While Smith described him as a “frisky man,” Marshall lived only 14 months after their marriage. When he died, things got ugly with Marshall’s son and heir, Pierce, who revealed that, shortly before his death, Marshall had changed his earlier will to make it irrevocable — a will that did not mention Smith.

These types of disputes are usually resolved in state probate courts. Yet the Texas court was never a promising venue for Smith, who had only a claim of an oral promise from Marshall. (Smith would prove a disastrous witness, appearing in a pink top emblazoned with the word “Spoiled” and admitting that she can’t understand most multi-syllabic words).

Sensing a dry hole in Texas state court, Smith’s attorneys went to federal bankruptcy court, claiming the assets of the estate as part of her potential worth. This time, it was Pierce who cratered before the court. The federal judge found that Pierce had destroyed evidence (related to the trust for Smith) and engaged in misconduct showing “willfulness, maliciousness and fraud.” He awarded Smith $450 million, later lowered to $89 million and then reversed by a federal appellate court in deference to the Texas probate court.

Now, the question is whether the court will issue a decision against the federal courts. Ironically, by wrapping herself in the jurisdiction of the federal courts, Smith has a new patron: Uncle Sam. The U.S. solicitor general will appear in defense of her bankruptcy judgment.

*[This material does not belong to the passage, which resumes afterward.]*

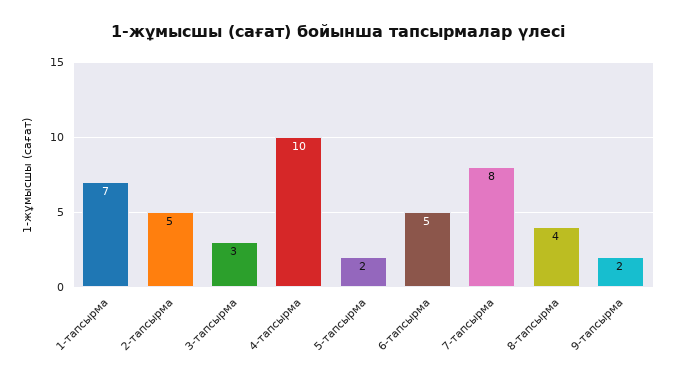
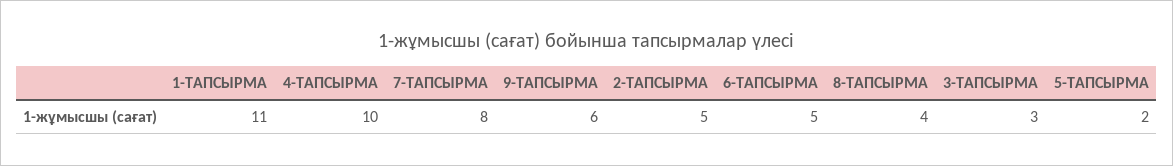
1-тапсырма: 7 -> 11
9-тапсырма: 2 -> 6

Even without this money, Smith has earned millions from the proceeds of her reality show and other ventures — not bad for a woman who began as a night cook at Jim’s Krispy Fried Chicken in Mexia, Texas. Indeed, in a recent poll by Forbes.com, Smith was ranked as 5th out of the 10 most financially savvy. Though it is true that she lost to Warren Buffett, Alan Greenspan and economist (also 1976 Noble Laureate) Milton Friedman, she did manage to beat Bill Gates and Donald Trump.

A lesson

For any stripper-turned-millionaire wannabes, the case is a cautionary tale that one should research carefully before abandoning the dance pole. There are 41 “common law property” states where surviving spouses have two options when facing a contested estate. In virtually all common-law states, the spouse can either accept what was given under the will or take an “elective share,” or “force share,” usually one-third of the estate. So, if your sugar daddy left you struggling on $100 million of a $1.6 billion estate in his will, you can “elect against the will” and take a statutory share of roughly $533 million.

If you are in a community-property state (such as Texas), property acquired during the marriage is owned equally. While Smith claimed $800 million under community-property rule (not including $6 million in gifts), much of Marshall’s estate was not only gained before their marriage but most of it (except roughly $100 million) also was put into independent trusts before his death and is not legally part of the estate.

Of course, for probate lawyers, this will be forever known as the lap dance that changed the law. Trust me, for probate law that is about as exciting as it can get.